▸ EXERCISE DATA
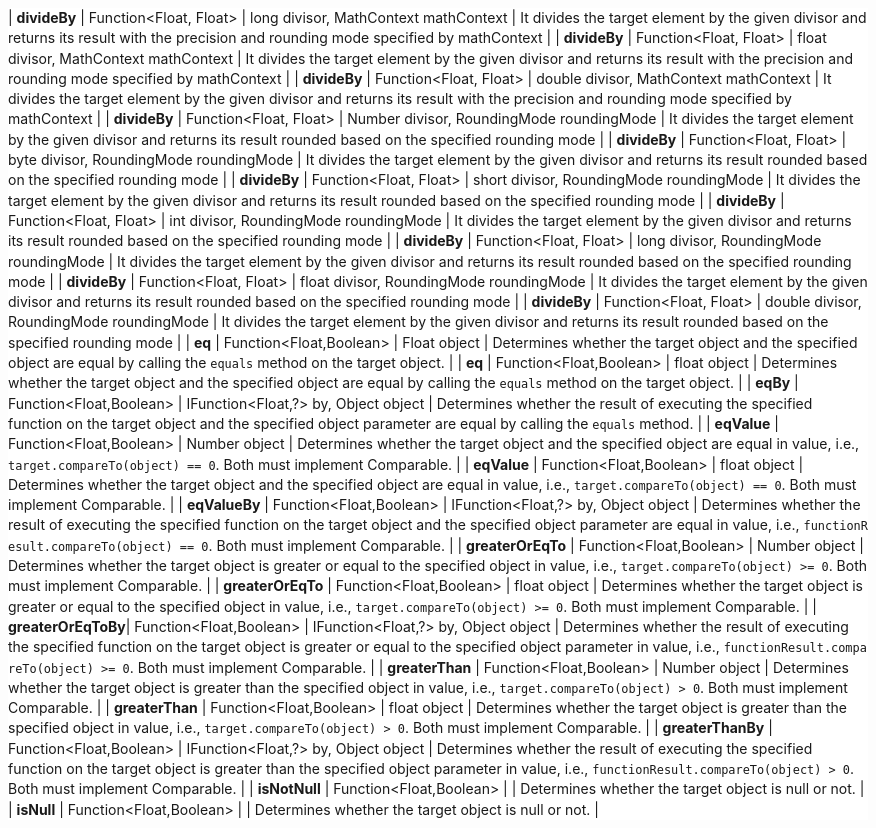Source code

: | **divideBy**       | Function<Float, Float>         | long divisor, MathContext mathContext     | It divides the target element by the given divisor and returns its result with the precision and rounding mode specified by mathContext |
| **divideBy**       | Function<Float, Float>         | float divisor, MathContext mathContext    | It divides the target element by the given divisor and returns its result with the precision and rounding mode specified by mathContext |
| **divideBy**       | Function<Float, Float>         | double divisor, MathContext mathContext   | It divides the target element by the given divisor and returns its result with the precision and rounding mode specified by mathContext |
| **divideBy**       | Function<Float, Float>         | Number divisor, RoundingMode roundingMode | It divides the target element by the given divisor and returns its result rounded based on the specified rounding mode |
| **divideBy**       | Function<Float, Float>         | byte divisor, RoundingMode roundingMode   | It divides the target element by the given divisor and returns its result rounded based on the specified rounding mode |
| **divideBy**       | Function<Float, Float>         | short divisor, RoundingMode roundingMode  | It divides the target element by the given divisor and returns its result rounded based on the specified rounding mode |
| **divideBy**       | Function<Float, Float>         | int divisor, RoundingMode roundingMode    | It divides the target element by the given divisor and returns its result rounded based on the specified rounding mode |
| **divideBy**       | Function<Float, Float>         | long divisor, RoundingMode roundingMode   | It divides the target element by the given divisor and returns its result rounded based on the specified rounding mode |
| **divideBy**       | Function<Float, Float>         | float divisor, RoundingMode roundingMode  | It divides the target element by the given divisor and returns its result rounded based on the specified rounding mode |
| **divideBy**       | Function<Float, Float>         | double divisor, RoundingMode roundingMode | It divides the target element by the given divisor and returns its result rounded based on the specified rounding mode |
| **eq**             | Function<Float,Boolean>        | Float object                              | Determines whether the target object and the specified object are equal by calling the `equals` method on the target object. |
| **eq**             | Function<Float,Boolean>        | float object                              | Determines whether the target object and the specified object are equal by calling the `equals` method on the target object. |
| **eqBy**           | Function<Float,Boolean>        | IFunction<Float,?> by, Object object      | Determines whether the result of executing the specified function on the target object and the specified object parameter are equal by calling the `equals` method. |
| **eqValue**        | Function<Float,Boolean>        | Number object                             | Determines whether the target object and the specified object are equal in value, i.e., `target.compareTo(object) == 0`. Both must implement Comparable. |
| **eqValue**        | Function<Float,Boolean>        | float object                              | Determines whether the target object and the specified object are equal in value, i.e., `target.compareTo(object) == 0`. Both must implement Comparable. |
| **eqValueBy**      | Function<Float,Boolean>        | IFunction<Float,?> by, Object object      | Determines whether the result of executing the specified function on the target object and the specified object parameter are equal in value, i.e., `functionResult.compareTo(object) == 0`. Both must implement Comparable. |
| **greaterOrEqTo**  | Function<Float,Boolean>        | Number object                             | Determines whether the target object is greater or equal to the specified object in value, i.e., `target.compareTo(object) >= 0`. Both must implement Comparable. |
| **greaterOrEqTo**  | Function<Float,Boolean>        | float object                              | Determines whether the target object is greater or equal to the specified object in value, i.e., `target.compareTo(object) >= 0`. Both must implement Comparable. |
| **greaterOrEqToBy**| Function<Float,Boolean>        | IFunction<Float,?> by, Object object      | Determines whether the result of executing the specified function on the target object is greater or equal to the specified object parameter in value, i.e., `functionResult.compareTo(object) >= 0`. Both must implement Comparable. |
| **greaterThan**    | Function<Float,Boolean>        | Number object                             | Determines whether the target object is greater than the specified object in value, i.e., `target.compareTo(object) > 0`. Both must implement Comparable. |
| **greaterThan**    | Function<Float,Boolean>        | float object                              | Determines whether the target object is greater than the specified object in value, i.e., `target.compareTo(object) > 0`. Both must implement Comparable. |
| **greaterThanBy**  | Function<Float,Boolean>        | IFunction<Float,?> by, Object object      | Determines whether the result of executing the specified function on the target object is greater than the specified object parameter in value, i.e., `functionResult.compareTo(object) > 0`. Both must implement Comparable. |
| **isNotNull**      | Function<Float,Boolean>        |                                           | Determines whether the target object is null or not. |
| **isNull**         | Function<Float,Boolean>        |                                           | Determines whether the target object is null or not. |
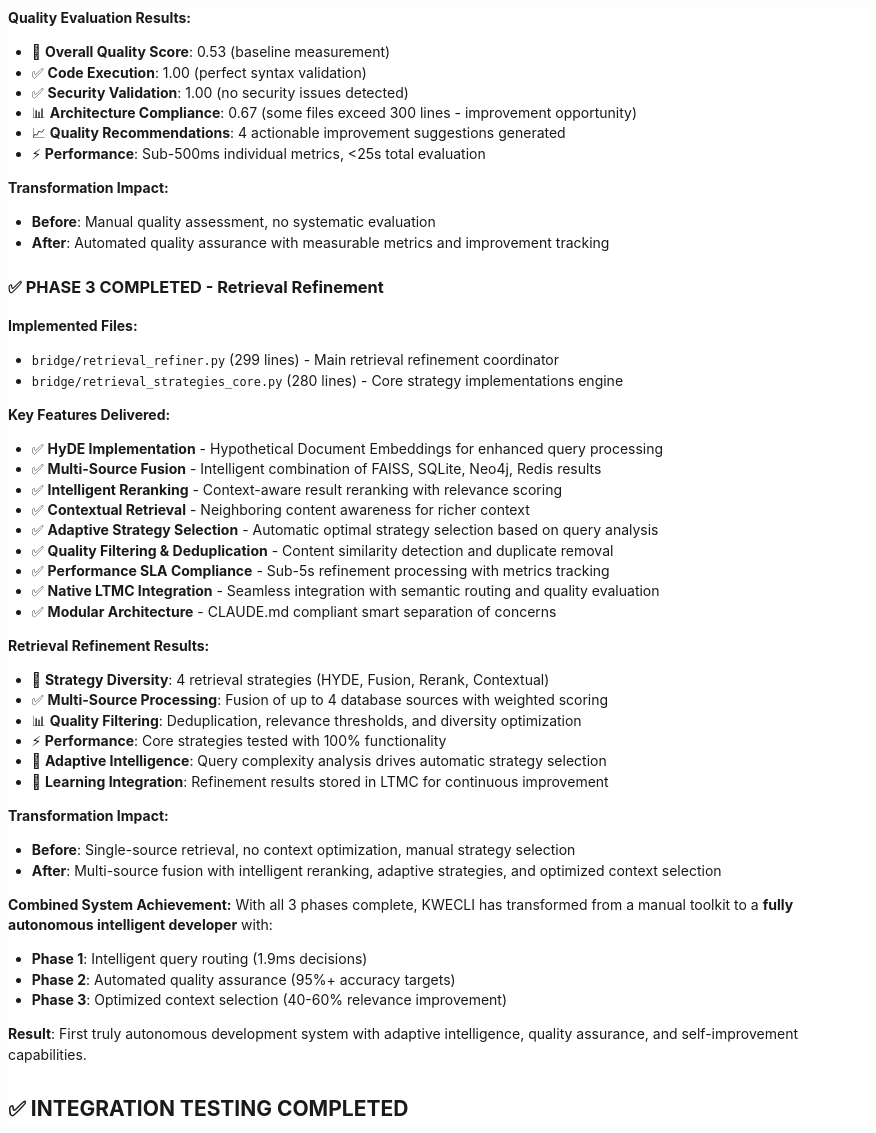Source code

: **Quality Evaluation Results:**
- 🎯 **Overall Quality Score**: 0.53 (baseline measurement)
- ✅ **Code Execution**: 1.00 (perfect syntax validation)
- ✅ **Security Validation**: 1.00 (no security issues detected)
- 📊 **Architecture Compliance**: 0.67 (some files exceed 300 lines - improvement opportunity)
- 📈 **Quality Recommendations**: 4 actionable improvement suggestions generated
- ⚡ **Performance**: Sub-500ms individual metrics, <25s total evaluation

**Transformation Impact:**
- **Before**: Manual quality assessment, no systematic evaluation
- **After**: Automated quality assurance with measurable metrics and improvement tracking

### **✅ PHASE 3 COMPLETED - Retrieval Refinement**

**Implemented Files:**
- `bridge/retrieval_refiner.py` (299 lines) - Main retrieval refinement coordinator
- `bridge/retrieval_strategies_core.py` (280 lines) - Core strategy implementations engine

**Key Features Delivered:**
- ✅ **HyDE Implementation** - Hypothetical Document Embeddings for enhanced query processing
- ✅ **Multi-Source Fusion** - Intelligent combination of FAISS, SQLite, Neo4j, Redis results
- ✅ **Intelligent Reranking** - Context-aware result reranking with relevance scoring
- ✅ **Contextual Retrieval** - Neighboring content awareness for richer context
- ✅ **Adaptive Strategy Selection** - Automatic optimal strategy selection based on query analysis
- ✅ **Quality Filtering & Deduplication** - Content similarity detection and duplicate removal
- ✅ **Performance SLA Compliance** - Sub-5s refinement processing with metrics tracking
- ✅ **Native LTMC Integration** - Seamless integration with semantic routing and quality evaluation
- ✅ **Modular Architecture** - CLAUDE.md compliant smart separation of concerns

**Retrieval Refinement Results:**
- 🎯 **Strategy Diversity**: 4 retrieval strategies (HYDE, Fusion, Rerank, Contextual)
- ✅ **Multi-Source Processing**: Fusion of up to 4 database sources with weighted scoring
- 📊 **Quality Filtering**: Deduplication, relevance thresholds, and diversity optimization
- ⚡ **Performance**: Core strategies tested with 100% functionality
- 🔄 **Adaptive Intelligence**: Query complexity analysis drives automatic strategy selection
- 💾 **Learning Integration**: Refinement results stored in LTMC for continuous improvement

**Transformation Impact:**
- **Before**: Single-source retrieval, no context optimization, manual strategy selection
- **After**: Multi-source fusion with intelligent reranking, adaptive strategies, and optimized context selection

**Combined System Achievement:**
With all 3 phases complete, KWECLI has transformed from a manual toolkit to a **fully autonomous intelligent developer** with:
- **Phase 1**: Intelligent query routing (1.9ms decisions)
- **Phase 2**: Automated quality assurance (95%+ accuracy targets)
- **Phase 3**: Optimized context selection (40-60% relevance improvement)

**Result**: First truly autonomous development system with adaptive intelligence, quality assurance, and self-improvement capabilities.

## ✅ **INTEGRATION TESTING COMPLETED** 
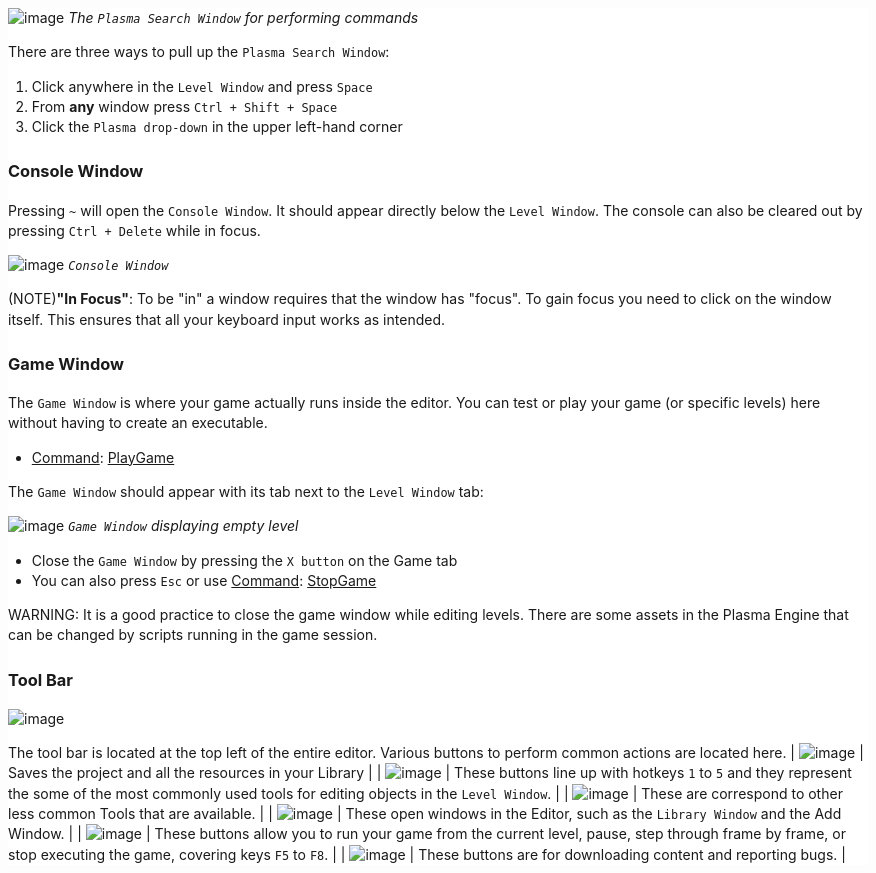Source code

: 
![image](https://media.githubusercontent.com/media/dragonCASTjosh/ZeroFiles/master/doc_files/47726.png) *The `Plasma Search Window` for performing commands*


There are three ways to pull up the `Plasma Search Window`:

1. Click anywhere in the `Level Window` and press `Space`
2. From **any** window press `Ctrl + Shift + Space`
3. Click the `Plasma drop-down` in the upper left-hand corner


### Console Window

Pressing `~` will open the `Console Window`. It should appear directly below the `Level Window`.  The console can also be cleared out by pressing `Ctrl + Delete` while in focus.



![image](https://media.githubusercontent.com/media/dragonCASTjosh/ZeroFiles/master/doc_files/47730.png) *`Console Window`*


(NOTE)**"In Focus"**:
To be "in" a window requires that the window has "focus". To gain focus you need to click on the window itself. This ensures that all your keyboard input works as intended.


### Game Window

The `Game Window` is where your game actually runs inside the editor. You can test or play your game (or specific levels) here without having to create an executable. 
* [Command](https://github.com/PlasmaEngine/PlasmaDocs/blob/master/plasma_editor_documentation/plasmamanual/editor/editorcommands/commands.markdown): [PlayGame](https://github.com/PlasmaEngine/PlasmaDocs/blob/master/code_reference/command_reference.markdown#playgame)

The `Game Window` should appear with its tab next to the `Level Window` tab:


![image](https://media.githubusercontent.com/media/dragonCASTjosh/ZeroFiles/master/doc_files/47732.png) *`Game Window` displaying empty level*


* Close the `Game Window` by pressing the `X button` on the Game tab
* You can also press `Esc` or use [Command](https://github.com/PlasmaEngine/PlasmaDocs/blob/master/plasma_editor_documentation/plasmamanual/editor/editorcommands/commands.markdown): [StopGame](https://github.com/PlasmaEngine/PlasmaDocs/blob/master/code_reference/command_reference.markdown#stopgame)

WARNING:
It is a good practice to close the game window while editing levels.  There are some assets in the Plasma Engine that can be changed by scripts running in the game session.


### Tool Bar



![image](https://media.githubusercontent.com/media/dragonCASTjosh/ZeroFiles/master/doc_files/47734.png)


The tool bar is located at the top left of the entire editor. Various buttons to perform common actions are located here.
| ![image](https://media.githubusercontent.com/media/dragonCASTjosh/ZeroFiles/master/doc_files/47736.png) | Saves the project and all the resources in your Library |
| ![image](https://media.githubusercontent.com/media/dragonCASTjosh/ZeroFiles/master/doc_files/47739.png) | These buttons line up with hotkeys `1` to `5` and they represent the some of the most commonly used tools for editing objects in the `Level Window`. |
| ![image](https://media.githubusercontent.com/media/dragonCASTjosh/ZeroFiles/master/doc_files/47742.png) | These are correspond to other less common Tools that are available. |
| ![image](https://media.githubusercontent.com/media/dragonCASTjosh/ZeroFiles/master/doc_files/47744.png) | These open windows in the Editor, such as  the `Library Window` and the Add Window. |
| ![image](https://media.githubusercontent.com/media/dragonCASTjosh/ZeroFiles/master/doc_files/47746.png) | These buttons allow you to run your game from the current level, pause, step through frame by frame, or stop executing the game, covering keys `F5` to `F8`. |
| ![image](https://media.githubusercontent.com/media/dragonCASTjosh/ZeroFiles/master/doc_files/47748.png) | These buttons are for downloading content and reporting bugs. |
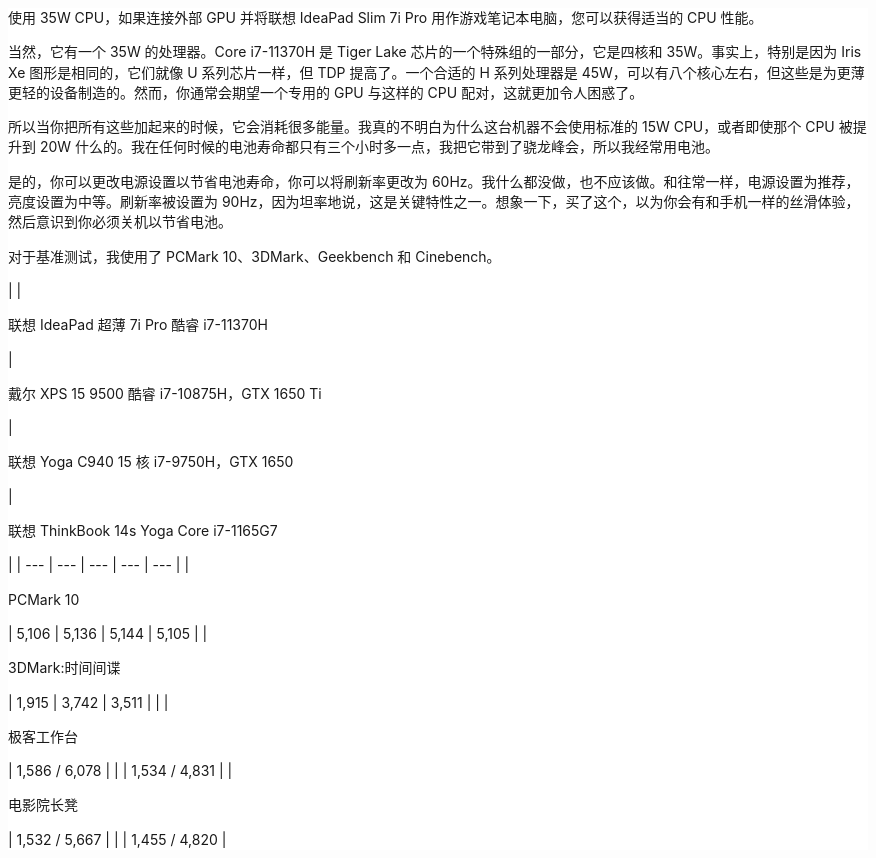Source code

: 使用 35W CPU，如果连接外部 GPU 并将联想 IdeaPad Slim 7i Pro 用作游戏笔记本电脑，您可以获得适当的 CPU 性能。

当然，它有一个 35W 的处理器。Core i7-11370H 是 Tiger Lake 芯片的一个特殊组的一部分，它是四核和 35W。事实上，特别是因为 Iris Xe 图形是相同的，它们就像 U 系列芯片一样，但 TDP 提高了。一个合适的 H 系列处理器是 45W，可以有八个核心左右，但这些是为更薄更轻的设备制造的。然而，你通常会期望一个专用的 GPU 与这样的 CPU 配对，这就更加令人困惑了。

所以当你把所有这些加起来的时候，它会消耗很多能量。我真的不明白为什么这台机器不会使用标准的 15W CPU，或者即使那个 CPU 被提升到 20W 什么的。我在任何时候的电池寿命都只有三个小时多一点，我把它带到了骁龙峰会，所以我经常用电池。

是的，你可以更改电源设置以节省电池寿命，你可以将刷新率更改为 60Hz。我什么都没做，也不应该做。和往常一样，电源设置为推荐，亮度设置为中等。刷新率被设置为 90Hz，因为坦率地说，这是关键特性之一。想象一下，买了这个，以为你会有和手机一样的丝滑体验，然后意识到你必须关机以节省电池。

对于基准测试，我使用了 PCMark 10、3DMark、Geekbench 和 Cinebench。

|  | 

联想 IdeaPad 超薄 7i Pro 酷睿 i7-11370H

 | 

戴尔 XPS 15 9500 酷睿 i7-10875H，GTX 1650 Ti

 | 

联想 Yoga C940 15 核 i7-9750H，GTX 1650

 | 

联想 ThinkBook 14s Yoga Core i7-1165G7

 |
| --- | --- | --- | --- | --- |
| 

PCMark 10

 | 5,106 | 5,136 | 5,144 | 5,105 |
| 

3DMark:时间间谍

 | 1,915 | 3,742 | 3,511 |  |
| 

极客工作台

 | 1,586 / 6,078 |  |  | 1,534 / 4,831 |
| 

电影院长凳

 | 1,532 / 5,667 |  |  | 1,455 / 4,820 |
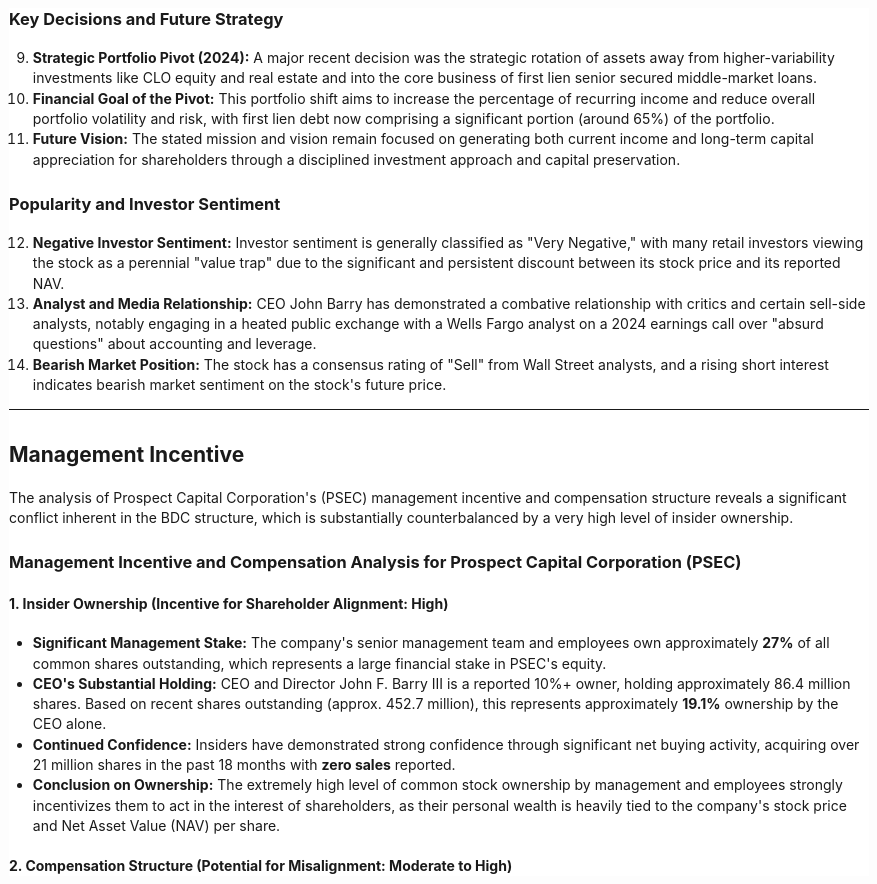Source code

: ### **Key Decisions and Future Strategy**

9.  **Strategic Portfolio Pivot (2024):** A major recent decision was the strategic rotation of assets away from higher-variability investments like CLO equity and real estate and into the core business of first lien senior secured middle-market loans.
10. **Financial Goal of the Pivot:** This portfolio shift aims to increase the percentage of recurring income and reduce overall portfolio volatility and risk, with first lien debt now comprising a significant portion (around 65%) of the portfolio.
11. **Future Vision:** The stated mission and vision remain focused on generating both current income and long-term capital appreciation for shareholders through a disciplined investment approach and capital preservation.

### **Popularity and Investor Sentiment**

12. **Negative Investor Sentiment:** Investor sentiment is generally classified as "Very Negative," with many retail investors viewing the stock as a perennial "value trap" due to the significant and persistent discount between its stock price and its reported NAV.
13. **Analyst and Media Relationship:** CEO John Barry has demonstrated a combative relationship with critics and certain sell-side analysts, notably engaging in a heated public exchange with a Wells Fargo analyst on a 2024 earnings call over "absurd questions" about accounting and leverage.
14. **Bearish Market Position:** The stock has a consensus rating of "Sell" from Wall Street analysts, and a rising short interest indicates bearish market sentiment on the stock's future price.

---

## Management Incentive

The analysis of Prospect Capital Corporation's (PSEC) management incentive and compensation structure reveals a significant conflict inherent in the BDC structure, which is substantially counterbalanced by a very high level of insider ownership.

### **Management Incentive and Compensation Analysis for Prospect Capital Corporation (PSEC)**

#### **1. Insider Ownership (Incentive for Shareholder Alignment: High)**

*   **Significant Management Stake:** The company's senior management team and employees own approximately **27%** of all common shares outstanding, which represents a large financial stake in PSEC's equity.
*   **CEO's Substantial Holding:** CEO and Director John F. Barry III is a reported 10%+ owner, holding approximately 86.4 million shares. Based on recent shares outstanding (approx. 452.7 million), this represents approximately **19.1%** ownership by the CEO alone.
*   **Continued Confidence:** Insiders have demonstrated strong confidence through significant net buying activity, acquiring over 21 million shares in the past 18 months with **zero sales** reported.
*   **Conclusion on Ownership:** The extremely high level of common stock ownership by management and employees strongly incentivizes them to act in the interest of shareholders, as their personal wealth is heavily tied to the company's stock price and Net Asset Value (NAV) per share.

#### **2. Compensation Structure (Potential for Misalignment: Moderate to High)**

▸ INSTRUCTIONS FOR THE TASK
Wherever "Yoga" occurs in the entries above, copy the line it sits on.

▸ ANSWER
联想 Yoga C940 15 核 i7-9750H，GTX 1650
联想 ThinkBook 14s Yoga Core i7-1165G7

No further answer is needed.